J’élargis l’ouverture du duvet et frôle du bout des doigts les parois de la tente. La fine résille de la moustiquaire, mon ciel de lit, ondule tout près de mon visage. La faute aux arceaux qui ont fléchi, aux sardines qui ont cédé. J’ai beau les enfoncer jusqu’à la gueule, ces maudites broches en aluminium, à coups de talon ou de caillou, elles fuient le sol sablonneux au moindre dérangement. C’est l’histoire de mes nuits : l’affaissement lent, irrémédiable de mon abri de toile qui finit à l’aube plat comme une crêpe, sans autre relief parfois que celui donné par mes genoux repliés.
Autour de moi, de menus objets luisent dans l’obscurité. Le zip de mon sac de couchage, la boucle de ma lampe frontale émettent une faible lumière. Je repère la glissière de la tente et fais coulisser la tirette.

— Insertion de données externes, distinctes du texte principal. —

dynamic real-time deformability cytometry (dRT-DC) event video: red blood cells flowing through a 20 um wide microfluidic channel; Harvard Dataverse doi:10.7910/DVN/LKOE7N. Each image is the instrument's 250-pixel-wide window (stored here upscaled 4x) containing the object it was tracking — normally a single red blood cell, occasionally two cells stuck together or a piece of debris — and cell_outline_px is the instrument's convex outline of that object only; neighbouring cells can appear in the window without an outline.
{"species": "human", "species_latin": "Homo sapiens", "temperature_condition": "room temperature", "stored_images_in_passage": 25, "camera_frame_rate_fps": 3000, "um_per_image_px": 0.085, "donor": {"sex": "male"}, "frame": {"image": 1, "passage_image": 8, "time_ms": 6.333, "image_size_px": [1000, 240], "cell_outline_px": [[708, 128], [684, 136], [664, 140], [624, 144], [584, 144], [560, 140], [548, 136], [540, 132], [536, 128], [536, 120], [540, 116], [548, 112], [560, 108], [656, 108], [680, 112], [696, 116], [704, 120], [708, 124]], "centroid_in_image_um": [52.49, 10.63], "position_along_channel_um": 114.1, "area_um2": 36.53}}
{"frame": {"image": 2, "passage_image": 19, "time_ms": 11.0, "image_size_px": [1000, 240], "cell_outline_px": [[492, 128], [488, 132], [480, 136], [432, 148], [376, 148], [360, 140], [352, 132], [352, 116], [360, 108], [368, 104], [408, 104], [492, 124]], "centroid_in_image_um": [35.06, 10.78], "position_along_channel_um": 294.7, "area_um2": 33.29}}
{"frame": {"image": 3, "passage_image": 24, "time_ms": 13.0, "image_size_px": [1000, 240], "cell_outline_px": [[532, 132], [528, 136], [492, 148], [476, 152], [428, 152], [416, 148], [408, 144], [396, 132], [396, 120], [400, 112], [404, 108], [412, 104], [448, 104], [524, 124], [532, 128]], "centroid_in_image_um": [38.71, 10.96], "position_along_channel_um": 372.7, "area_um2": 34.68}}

Dehors, c’est la nuit. Une odeur de terre et d’herbe foulée vient à mes narines, portée par un léger souffle d’air dans l’entrebâillement. Cette petite brise véhicule aussi un parfum suave, comme un encens d’église. Je ne l’ai flairé nulle part ailleurs qu’ici, dans les forêts d’altitude de Californie. C’est un bouquet complexe où certains croient déceler des notes de vanille et d’ananas. Plus intense encore dans la chaleur du midi, il s’élabore quand le vent souffle à travers les pins de Jeffrey, les pins à sucre, les séquoias géants et autres résineux de la Sierra Nevada.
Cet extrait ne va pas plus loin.